Rucete ✏ AP Chemistry In a Nutshell
11. Thermodynamics
This chapter explores energy changes in chemical systems, focusing on heat, work, entropy, and free energy. It introduces core thermodynamic concepts and equations that govern spontaneity and equilibrium.
Systems and State Functions
• A system is the part of the universe under study; surroundings are everything else.
• Open systems exchange energy and matter; closed systems exchange only energy; isolated systems exchange neither.
• State functions depend only on the initial and final states, not the path (e.g., pressure, volume, temperature, ΔE, ΔH, ΔS, ΔG).
• Heat (q) and work (w) are not state functions since they depend on the process path.
Standard State and Sign Conventions
• Standard state: 1 atm pressure, 25°C (298 K), 1 mole of substance.
• Thermodynamic quantities under standard conditions use superscript “°” (e.g., ΔH°, ΔG°).
• Exothermic processes release energy (ΔH < 0); endothermic processes absorb energy (ΔH > 0).
Forms of Energy
• Kinetic energy (KE): energy of motion, KE = ½mv².

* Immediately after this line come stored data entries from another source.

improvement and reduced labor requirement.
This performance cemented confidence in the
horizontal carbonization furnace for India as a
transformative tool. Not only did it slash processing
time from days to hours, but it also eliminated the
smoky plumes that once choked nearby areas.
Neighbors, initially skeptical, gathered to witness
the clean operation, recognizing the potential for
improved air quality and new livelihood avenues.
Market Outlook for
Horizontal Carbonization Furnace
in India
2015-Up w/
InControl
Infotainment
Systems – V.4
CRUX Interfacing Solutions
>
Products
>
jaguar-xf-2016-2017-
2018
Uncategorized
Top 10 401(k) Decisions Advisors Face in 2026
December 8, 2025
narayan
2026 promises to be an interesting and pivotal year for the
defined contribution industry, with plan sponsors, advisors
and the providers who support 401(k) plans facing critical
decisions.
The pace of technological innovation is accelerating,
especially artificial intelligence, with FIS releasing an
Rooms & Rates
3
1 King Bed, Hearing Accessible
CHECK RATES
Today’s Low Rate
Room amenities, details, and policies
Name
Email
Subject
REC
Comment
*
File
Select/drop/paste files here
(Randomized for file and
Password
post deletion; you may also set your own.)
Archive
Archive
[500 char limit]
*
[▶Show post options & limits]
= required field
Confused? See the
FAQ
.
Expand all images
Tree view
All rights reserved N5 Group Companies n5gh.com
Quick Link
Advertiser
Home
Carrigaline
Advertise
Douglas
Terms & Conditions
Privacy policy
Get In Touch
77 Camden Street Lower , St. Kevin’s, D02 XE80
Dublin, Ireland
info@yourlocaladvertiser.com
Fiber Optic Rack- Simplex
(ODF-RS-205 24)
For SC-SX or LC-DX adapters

• Potential energy (PE): stored energy, such as electrostatic or gravitational energy.
• Total energy (E) = PE + KE.
• Energy is conserved and can be converted between forms.
Specific Heat and Calorimetry
• Specific heat: energy required to raise the temperature of 1 g of a substance by 1°C.
• For water, specific heat = 4.184 J/g°C.
• Heat energy is calculated using q = mcΔT.
• In calorimetry, heat lost by one substance is gained by another: q₁ + q₂ = 0.
First Law of Thermodynamics
• Energy cannot be created or destroyed; ΔE = q + w.
• Positive q: heat added to system. Positive w: work done on system.
• Work (w) = –PΔV; expansion does work on surroundings (w < 0), compression does work on system (w > 0).
Enthalpy (ΔH)
• ΔH = qp at constant pressure; it represents the heat content of a reaction.
• ΔH = Hproducts – Hreactants
• At constant volume (in a bomb calorimeter), ΔE = qv, since PΔV = 0.
• For most reactions, ΔH ≈ ΔE.
Hess’s Law
• If equations are added, their ΔH values are also added.
• Multiplying an equation by a factor multiplies ΔH by the same factor.
• Reversing an equation changes the sign of ΔH.
Standard Enthalpies of Formation (ΔH°f)
• ΔH°f: enthalpy change when 1 mol of a compound forms from its elements in their standard states.
• ΔH°rxn = ΣnΔH°f(products) – ΣnΔH°f(reactants)
• Elements in their standard states (e.g., O₂, H₂, N₂) have ΔH°f = 0.
Bond Enthalpies
• Bond enthalpy: energy required to break 1 mol of a bond in the gas phase.
• ΔH°rxn ≈ Σ(bonds broken) – Σ(bonds formed)
• Breaking bonds requires energy (positive ΔH); forming bonds releases energy (negative ΔH).
Entropy (S)
• Entropy is a measure of disorder or randomness.
• ΔS = Sfinal – Sinitial
• Processes that increase disorder (e.g., melting, vaporization, mixing) increase entropy.
• The second law of thermodynamics: total entropy of the universe increases in a spontaneous process (ΔSuniv > 0).
Factors Affecting Entropy
• More particles → higher entropy.
• Gas > liquid > solid in entropy.
• Higher temperature → higher entropy.
• Dissolving solids or liquids generally increases entropy.
Third Law of Thermodynamics
• Entropy of a perfect crystalline substance at 0 K is zero.
• Allows for absolute entropy (S°) values in J/mol·K for all substances.
Gibbs Free Energy (ΔG)
• ΔG = ΔH – TΔS (at constant temperature).
• Determines spontaneity: – ΔG < 0 → spontaneous – ΔG > 0 → nonspontaneous – ΔG = 0 → at equilibrium
• Combines enthalpy and entropy into a single value.
Free Energy and Equilibrium
• At equilibrium: ΔG = 0 and ΔG° = –RT ln K
• Large K → negative ΔG°, reaction favors products.
• Small K → positive ΔG°, reaction favors reactants.
Temperature and Spontaneity
• If ΔH < 0 and ΔS > 0 → always spontaneous.
• If ΔH > 0 and ΔS < 0 → never spontaneous.
• If both ΔH and ΔS are positive → spontaneous at high T.
• If both ΔH and ΔS are negative → spontaneous at low T.
In a Nutshell
Thermodynamics studies energy changes and predicts reaction spontaneity using enthalpy, entropy, and free energy. The laws of thermodynamics guide how heat and work flow, while Gibbs free energy indicates whether a reaction will occur naturally and how it relates to equilibrium and temperature conditions.